To encourage the ongoing use of braille in school, at work and in public buildings, Braille Institute recently sponsored its annual braille reading challenge. Let’s consider it a spelling bee-like event that started with hundreds of competitors around the nation and ended with just a handful in five braille skill areas including reading speed and accuracy, comprehension, and writing. It’s no coincidence that these same areas form the basis of braille literacy classes during prevocational evaluation and training classes at our various vocational training schools such as World Services for the Blind and the NFB’s national center in Colorado. To pass such evaluative steps toward a vocational goal, a student must read at a given proficiency that is equivalent to the standard reading speed for someone using print on the job.

A major influence keeping braille in use over the decades is the refreshable display that enhances someone’s experience in a call center, working reception at a hotel, or in medical billing. Especially when dealing with numbers and equations, hearing the electronic voice will give only half the needed data. Without the braille, a string of numbers can mean a whole lot of things but makes navigating a chart or document nearly impossible until someone feels the plus, minus, or divided-by signs with his fingertips. Similarly, when editing a paper in school or preparing a novel for publication, gleaning information is doable by sound alone.
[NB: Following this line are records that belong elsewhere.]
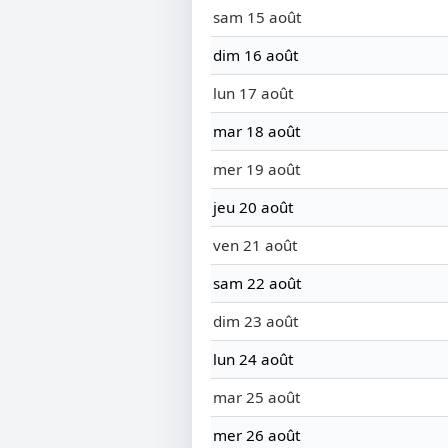
sam 15 août
dim 16 août
lun 17 août
mar 18 août
mer 19 août
jeu 20 août
ven 21 août
sam 22 août
dim 23 août
lun 24 août
mar 25 août
mer 26 août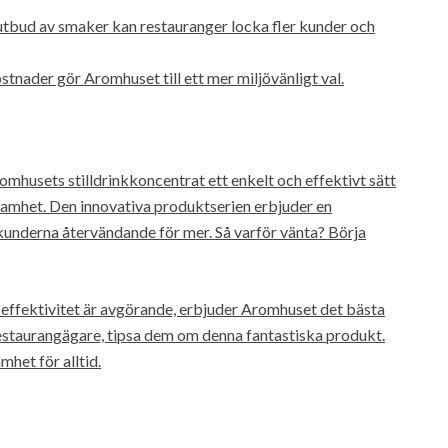
utbud av smaker kan restauranger locka fler kunder och
stnader gör Aromhuset till ett mer miljövänligt val.
omhusets stilldrinkkoncentrat ett enkelt och effektivt sätt
samhet. Den innovativa produktserien erbjuder en
nderna återvändande för mer. Så varför vänta? Börja
effektivitet är avgörande, erbjuder Aromhuset det bästa
estaurangägare, tipsa dem om denna fantastiska produkt.
het för alltid.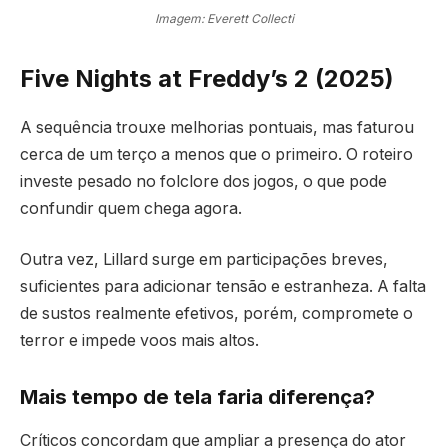
Imagem: Everett Collecti
Five Nights at Freddy’s 2 (2025)
A sequência trouxe melhorias pontuais, mas faturou
cerca de um terço a menos que o primeiro. O roteiro
investe pesado no folclore dos jogos, o que pode
confundir quem chega agora.
Outra vez, Lillard surge em participações breves,
suficientes para adicionar tensão e estranheza. A falta
de sustos realmente efetivos, porém, compromete o
terror e impede voos mais altos.
Mais tempo de tela faria diferença?
Críticos concordam que ampliar a presença do ator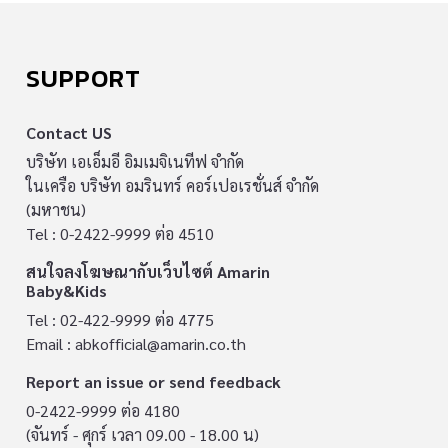
SUPPORT
Contact US
บริษัท เอเอ็มอี อิมเมจิเนทีฟ จำกัด
ในเครือ บริษัท อมรินทร์ คอร์เปอเรชั่นส์ จำกัด
(มหาชน)
Tel : 0-2422-9999 ต่อ 4510
สนใจลงโฆษณากับเว็บไซต์ Amarin
Baby&Kids
Tel : 02-422-9999 ต่อ 4775
Email :
abkofficial@amarin.co.th
Report an issue or send feedback
0-2422-9999 ต่อ 4180
(จันทร์ - ศุกร์ เวลา 09.00 - 18.00 น)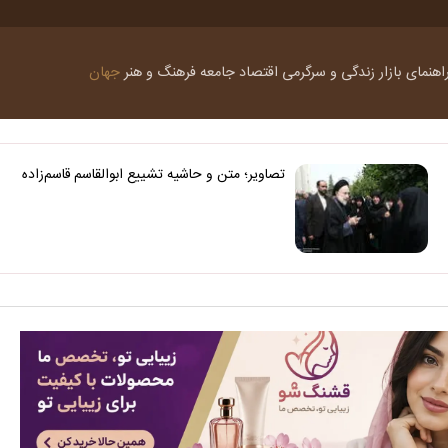
اهنمای بازار
زندگی و سرگرمی
اقتصاد
جامعه
فرهنگ و هنر
جهان
تصاویر؛ متن و حاشیه تشییع ابوالقاسم قاسم‌زاده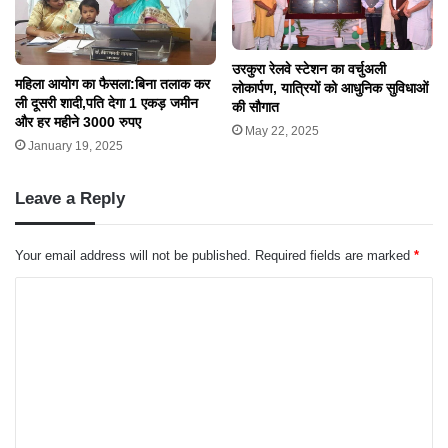
उरकुरा रेलवे स्टेशन का वर्चुअली
महिला आयोग का फैसला:बिना तलाक कर
लोकार्पण, यात्रियों को आधुनिक सुविधाओं
ली दूसरी शादी,पति देगा 1 एकड़ जमीन
की सौगात
और हर महीने 3000 रुपए
May 22, 2025
January 19, 2025
Leave a Reply
Your email address will not be published.
Required fields are marked
*
C
o
m
m
e
n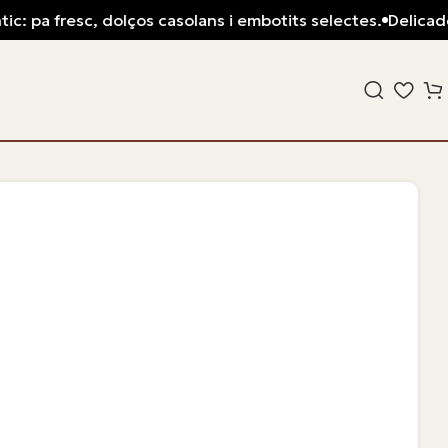
: pa fresc, dolços casolans i embotits selectes.
Delicadesa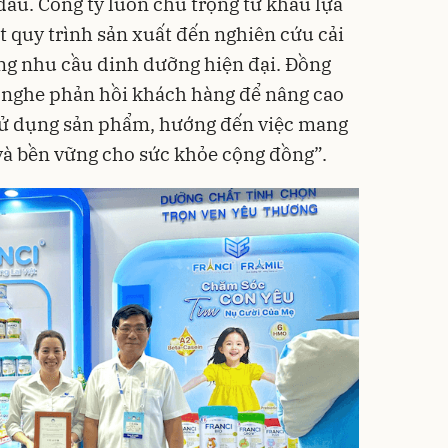
đầu. Công ty luôn chú trọng từ khâu lựa
t quy trình sản xuất đến nghiên cứu cải
g nhu cầu dinh dưỡng hiện đại. Đồng
g nghe phản hồi khách hàng để nâng cao
 sử dụng sản phẩm, hướng đến việc mang
c và bền vững cho sức khỏe cộng đồng”.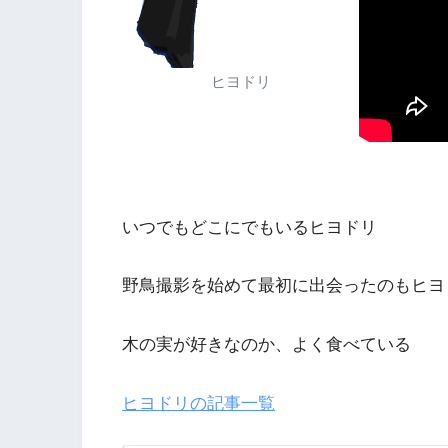
ヒヨドリ
いつでもどこにでもいるヒヨドリ
野鳥撮影を始めて最初に出会ったのもヒヨ
木の実が好きなのか、よく食べている
ヒヨドリの記事一覧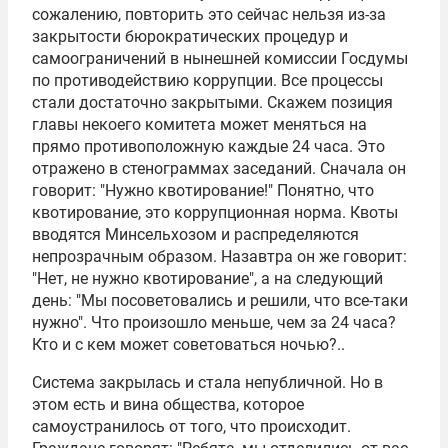
сожалению, повторить это сейчас нельзя из-за
закрытости бюрократических процедур и
самоограничений в нынешней комиссии Госдумы
по противодействию коррупции. Все процессы
стали достаточно закрытыми. Скажем позиция
главы некоего комитета может меняться на
прямо противоположную каждые 24 часа. Это
отражено в стенограммах заседаний. Сначала он
говорит: "Нужно квотирование!" Понятно, что
квотирование, это коррупционная норма. Квоты
вводятся Минсельхозом и распределяются
непрозрачным образом. Назавтра он же говорит:
"Нет, не нужно квотирование", а на следующий
день: "Мы посоветовались и решили, что все-таки
нужно". Что произошло меньше, чем за 24 часа?
Кто и с кем может советоваться ночью?..
Система закрылась и стала непубличной. Но в
этом есть и вина общества, которое
самоустранилось от того, что происходит.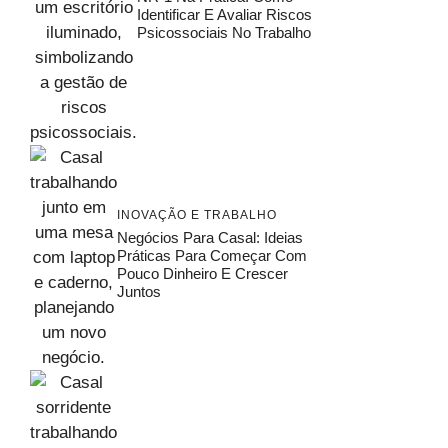
Identificar E Avaliar Riscos
Psicossociais No Trabalho
INOVAÇÃO E TRABALHO
Negócios Para Casal: Ideias
Práticas Para Começar Com
Pouco Dinheiro E Crescer
Juntos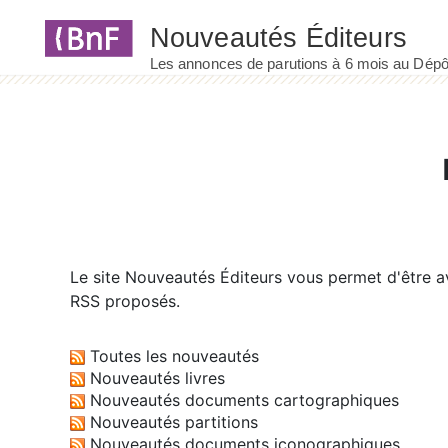
Panneau de gestion des cookies
Le site
Nouveautés Éditeurs
vous permet d'être av
RSS proposés.
Toutes les nouveautés
Nouveautés livres
Nouveautés documents cartographiques
Nouveautés partitions
Nouveautés documents iconographiques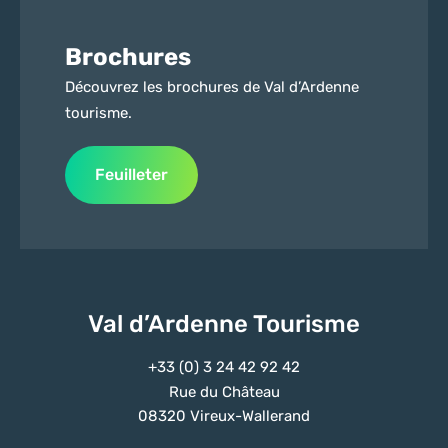
Brochures
Découvrez les brochures de Val d’Ardenne
tourisme.
Feuilleter
Val d’Ardenne Tourisme
+33 (0) 3 24 42 92 42
Rue du Château
08320 Vireux-Wallerand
But, having the braille at your fingertips will make correcting a misspelled word or replace one phrase with a better one a quicker task.

Of course, some will give us pushback about the need for emphasizing braille literacy. In a very well-balanced article, Melissa Helquist speaks to the need to go beyond just tactile acquaintanceship with braille to consider oneself literate. She points out that the ability to listen with the use of audio technology gives someone the tools and information they need to learn and work in society. Besides, she points out, only ten percent of people who are blind read braille and yet technological advance has given people of all ages the ability to use a laptop. Form words and sentences by voice, and become sound dependent as our world is becoming more image-driven.
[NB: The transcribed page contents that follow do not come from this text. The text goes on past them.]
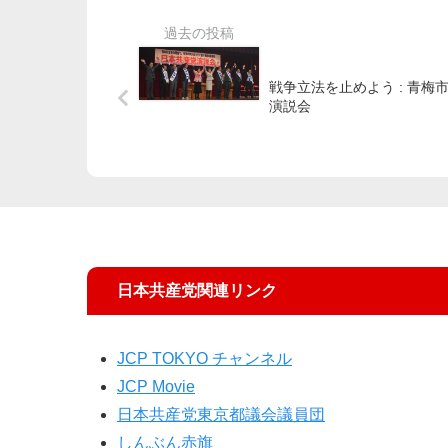
戦争立法を止めよう : 青梅
演説会
日本共産党関連リンク
JCP TOKYO チャンネル
JCP Movie
日本共産党東京都議会議員団
しんぶん赤旗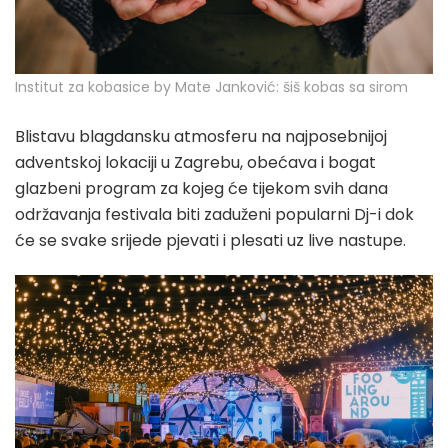
Institut za kobasice by Mate Janković: šiš kobas sa sirom
Blistavu blagdansku atmosferu na najposebnijoj
adventskoj lokaciji u Zagrebu, obećava i bogat
glazbeni program za kojeg će tijekom svih dana
održavanja festivala biti zaduženi popularni Dj-i dok
će se svake srijede pjevati i plesati uz live nastupe.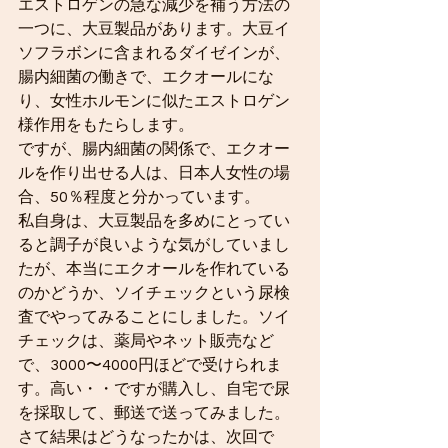
エストロゲンの急な減少を補う方法の
一つに、大豆製品があります。大豆イ
ソフラボンに含まれるダイゼインが、
腸内細菌の働きで、エクオールにな
り、女性ホルモンに似たエストロゲン
様作用をもたらします。
ですが、腸内細菌の関係で、エクオー
ルを作り出せる人は、日本人女性の場
合、50％程度と分かっています。
私自身は、大豆製品を多めにとってい
ると調子が良いような気がしていまし
たが、本当にエクオールを作れている
のかどうか、ソイチェックという尿検
査でやってみることにしました。ソイ
チェックは、薬局やネット販売など
で、3000〜4000円ほどで受けられま
す。高い・・ですが購入し、自宅で尿
を採取して、郵送で送ってみました。
さて結果はどうなったかは、次回で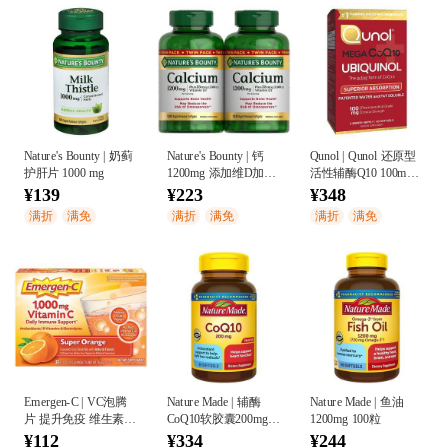
Nature's Bounty | 奶蓟
Nature's Bounty | 钙
Qunol | Qunol 还原型
护肝片 1000 mg
1200mg 添加维D加强
活性辅酶Q10 100mg
版 120粒*2
备孕/心脏
¥139
¥223
¥348
满折
满免
满折
满免
满折
满免
Emergen-C | VC泡腾
Nature Made | 辅酶
Nature Made | 鱼油
片 提升免疫 维生素C
CoQ10软胶囊200mg
1200mg 100粒
和抗氧化剂
80粒
¥112
¥334
¥244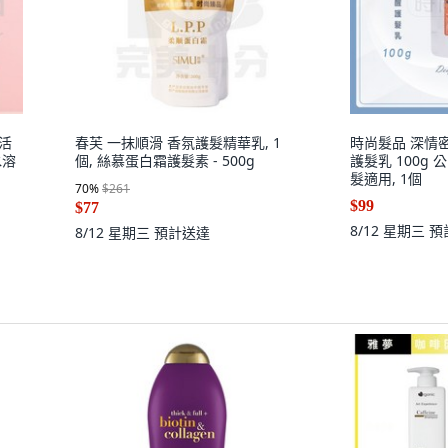
化活
春芙 一抹順滑 香氛護髮精華乳, 1
時尚髮品 深情
水溶
個, 絲慕蛋白霜護髮素 - 500g
護髮乳 100g 
髮適用, 1個
70
%
$261
$99
$77
8/12 星期三
預
8/12 星期三
預計送達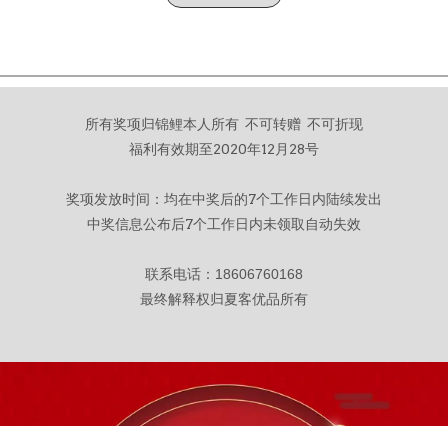
所有奖项归锦鲤本人所有 不可转赠 不可折现
福利有效期至2020年12月28号
奖项发放时间：均在中奖后的7个工作日内陆续发出
中奖信息公布后7个工作日内未领取自动失效
联系电话：
18606760168
最终解释权归夏客优品所有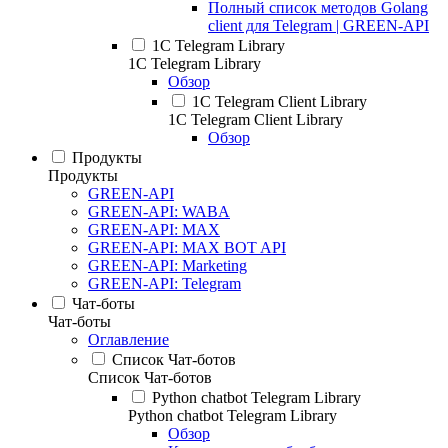
Полный список методов Golang
client для Telegram | GREEN-API
1С Telegram Library
1С Telegram Library
Обзор
1C Telegram Client Library
1C Telegram Client Library
Обзор
Продукты
Продукты
GREEN-API
GREEN-API: WABA
GREEN-API: MAX
GREEN-API: MAX BOT API
GREEN-API: Marketing
GREEN-API: Telegram
Чат-боты
Чат-боты
Оглавление
Список Чат-ботов
Список Чат-ботов
Python chatbot Telegram Library
Python chatbot Telegram Library
Обзор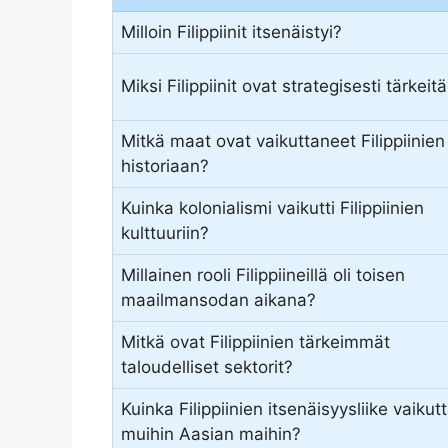
Milloin Filippiinit itsenäistyi?
Miksi Filippiinit ovat strategisesti tärkeit
Mitkä maat ovat vaikuttaneet Filippiinien
historiaan?
Kuinka kolonialismi vaikutti Filippiinien
kulttuuriin?
Millainen rooli Filippiineillä oli toisen
maailmansodan aikana?
Mitkä ovat Filippiinien tärkeimmät
taloudelliset sektorit?
Kuinka Filippiinien itsenäisyysliike vaikutt
muihin Aasian maihin?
Yet, the ongoing statistics which Ms. Helquist quotes show a greater unemployment rate among those blind or low-vision people who cannot read braille. That doesn’t bode well for the prospect of getting a larger percentage of people having disabilities out of poverty world- or nationwide. Furthermore, as the American Federation of the Blind points out-quoting the January-February, 2022 edition of the Journal of Visual Impairment and Blindness-no solid basis stands behind the oft quoted ten-percent statistic. No solid sources reference the dynamic change in people’s ability to read braille as is available and encouraged by the very technology that some claim could replace it.

In fact, as a 2016 article in the blog for Braille Works shows, literacy goes beyond the mere ability to read and write. Familiarity with a system of symbols and their use in general society connects a person to what’s tangible firsthand rather than otherwise imparted by others. So, when a traveler reads the tactical dots on his hotel room’s sign, he can tell he’s in, for example, room 225 without someone telling him. And while well-meaning passers-by may orient him to the men’s room instead of the women’s, he can verify that by feeling the braille on or next to the restroom’s door.

For as image-oriented as our society has become, we are just as or even more so dependent on the word to inform us what the image means. So it is with braille. It puts skin, bone, and sinew to the otherwise hearsay of secondhand discourse. And while we all enjoy our iPhones, audio books, and other modes of reading, braille gives a person who is totally blind or low-vision the needed terre firma on which to stand and interact each day.

In other words, our braille reading days are not over. Rather, with the implementation of the refreshable displays, available tactile signage in public, and encouragement of blindness professionals such as TVI’s and CVRT’s to know it, braille will remain with us and provide the needed path out of a potential literacy crisis.